▶ _Task to carry out_
Pick out and copy every line below that contains the word "разговора". Uppercase and lowercase must match.

Exercise input Block Start

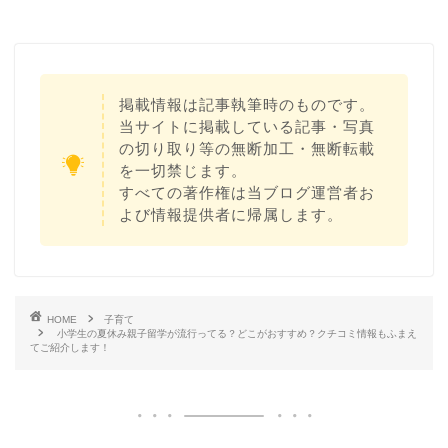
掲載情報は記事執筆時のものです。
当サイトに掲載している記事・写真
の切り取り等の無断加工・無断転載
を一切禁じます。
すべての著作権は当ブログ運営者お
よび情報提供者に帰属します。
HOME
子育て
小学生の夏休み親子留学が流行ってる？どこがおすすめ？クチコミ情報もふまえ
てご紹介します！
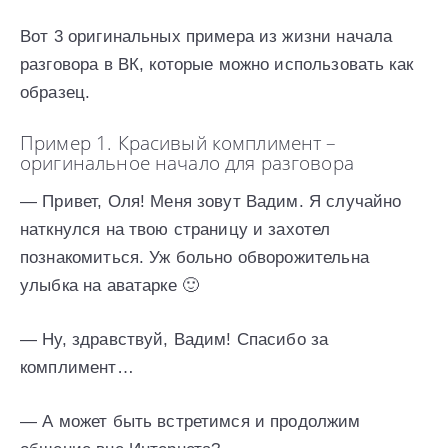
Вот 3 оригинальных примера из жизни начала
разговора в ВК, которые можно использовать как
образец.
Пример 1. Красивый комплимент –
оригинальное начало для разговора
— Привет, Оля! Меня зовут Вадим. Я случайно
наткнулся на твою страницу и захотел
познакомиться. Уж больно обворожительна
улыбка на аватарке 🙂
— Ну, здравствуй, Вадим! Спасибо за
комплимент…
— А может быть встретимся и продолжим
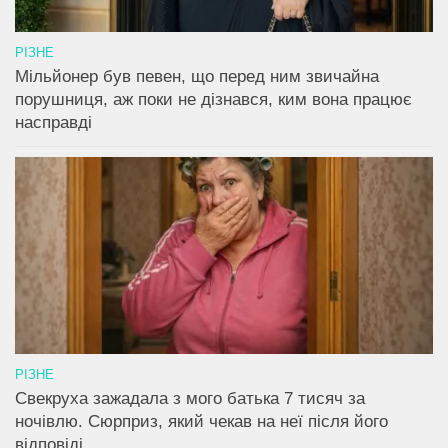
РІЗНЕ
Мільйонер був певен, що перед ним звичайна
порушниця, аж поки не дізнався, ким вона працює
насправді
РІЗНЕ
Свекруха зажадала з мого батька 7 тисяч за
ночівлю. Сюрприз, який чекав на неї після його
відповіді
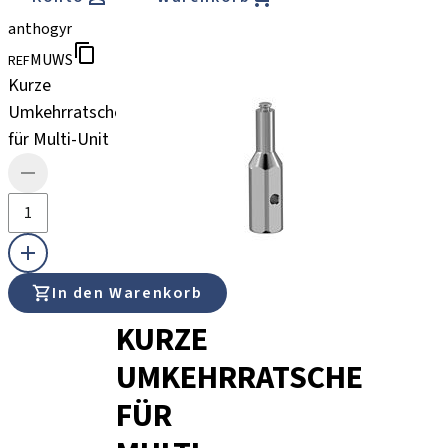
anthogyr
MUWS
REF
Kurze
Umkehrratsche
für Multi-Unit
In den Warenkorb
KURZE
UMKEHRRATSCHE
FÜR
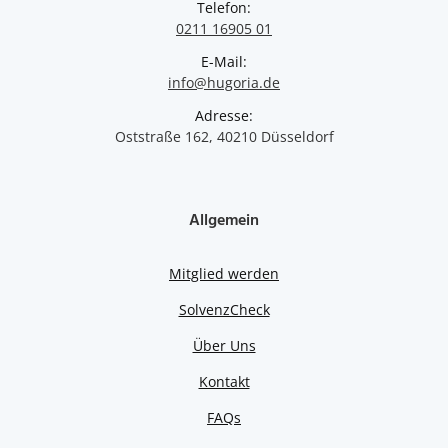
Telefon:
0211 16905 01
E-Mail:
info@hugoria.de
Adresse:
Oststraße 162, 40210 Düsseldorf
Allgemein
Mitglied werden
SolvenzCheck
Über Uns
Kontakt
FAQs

Exercise input Block End
Exercise input Block Start

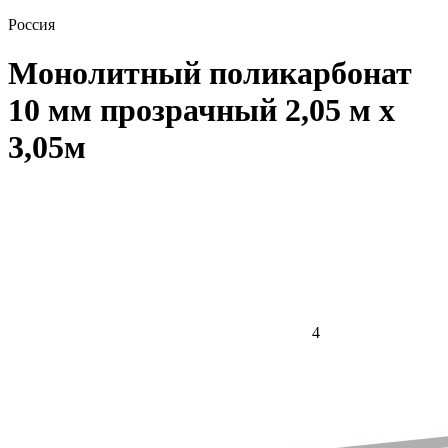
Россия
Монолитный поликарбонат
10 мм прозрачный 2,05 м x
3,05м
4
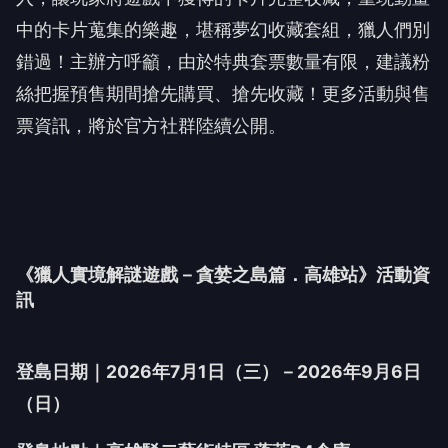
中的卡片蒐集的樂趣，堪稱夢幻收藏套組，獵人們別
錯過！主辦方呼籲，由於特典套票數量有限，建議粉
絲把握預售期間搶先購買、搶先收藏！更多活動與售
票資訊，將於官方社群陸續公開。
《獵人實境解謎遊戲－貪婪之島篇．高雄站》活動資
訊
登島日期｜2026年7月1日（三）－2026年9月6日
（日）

Exercise input Block End

▶ _The answer_
разговора в ВК, которые можно использовать как
оригинальное начало для разговора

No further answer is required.